▶ STORED DATA:
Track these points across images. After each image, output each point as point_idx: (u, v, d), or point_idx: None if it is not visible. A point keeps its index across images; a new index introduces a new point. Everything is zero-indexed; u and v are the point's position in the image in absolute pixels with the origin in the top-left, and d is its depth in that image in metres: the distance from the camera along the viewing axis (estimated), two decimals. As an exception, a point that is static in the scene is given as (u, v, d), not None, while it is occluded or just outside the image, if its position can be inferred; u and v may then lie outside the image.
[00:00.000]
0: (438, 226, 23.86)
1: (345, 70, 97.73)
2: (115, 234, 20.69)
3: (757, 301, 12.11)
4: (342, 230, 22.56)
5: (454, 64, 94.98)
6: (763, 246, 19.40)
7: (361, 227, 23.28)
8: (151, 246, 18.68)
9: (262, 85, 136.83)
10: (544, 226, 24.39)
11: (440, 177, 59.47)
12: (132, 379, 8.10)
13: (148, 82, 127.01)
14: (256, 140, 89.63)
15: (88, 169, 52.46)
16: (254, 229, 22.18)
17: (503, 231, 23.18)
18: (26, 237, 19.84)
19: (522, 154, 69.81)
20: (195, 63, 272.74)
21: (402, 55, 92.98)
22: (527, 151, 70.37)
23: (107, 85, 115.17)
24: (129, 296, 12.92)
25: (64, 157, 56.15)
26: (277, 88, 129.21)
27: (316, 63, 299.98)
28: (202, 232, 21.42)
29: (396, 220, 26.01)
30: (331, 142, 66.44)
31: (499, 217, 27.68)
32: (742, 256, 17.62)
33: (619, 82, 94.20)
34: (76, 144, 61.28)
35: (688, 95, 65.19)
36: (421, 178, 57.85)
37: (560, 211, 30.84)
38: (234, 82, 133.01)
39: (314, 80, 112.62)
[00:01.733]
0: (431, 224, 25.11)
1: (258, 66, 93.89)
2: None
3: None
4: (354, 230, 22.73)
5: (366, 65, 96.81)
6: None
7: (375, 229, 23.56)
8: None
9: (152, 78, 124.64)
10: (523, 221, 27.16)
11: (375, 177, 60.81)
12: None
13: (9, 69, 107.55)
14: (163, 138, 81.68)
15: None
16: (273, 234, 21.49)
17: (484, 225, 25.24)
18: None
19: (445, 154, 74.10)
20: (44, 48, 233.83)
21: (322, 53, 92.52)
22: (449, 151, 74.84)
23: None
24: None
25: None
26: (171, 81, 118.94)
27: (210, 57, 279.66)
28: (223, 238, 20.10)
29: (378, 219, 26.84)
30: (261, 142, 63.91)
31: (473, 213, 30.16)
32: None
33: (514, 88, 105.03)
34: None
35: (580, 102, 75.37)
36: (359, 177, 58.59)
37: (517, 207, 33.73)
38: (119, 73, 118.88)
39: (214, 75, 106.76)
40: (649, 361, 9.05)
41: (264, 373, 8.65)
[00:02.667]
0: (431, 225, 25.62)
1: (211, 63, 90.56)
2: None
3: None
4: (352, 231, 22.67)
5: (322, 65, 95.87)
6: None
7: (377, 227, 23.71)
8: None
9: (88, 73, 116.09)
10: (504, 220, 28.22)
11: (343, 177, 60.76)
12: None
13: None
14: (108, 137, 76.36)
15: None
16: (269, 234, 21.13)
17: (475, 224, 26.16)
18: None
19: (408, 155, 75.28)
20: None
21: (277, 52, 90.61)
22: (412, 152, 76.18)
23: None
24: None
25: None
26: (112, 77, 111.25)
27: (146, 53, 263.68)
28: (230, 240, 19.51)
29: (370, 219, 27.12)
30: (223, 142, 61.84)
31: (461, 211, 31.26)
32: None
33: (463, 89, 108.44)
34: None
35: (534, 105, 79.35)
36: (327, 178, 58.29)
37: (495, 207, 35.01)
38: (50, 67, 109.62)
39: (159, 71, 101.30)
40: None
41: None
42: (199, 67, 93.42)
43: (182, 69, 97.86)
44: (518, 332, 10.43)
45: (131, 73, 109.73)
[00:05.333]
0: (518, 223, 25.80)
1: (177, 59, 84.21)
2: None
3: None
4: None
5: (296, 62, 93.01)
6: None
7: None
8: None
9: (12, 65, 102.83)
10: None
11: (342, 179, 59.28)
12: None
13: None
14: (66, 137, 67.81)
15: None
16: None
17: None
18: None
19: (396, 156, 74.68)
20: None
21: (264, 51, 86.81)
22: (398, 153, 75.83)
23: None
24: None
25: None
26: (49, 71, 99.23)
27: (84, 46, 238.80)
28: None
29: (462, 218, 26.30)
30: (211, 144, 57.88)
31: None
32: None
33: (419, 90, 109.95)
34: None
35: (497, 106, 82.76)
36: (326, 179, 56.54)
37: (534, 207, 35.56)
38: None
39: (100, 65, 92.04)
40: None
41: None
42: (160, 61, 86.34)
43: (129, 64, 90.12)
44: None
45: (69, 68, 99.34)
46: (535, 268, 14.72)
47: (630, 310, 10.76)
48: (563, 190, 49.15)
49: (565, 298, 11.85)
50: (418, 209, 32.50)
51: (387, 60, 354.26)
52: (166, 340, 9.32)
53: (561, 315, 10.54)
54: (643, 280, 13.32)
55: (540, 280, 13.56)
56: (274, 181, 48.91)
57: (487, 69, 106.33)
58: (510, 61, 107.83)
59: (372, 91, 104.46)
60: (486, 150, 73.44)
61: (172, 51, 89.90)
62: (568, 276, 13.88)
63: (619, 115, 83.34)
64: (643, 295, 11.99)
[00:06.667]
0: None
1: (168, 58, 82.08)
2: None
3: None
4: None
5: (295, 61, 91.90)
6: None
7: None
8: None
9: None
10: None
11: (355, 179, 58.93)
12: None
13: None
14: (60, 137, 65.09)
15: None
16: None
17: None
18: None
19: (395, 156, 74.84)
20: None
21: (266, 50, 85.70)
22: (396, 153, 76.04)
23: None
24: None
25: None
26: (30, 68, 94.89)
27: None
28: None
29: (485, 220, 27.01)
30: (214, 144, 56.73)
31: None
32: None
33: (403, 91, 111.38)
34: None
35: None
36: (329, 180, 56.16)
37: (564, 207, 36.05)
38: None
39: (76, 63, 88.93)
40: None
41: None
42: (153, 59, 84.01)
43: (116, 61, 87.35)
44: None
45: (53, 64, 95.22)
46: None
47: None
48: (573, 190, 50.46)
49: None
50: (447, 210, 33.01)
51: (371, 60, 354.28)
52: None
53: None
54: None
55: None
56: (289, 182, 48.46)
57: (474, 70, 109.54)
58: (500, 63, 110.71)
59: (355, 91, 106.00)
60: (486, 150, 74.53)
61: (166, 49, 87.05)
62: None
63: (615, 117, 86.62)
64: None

▶ WHAT THE EXERCISE ASKS:
Only the lines above from the one with "31: (499, 217, 27.68)" through the one with "1: (258, 66, 93.89)" should be duplicated, character for character.

▶ RESULT FOR THIS TASK:
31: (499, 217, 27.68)
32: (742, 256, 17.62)
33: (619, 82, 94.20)
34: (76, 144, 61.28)
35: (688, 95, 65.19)
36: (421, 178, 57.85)
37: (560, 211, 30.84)
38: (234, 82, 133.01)
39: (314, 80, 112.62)
[00:01.733]
0: (431, 224, 25.11)
1: (258, 66, 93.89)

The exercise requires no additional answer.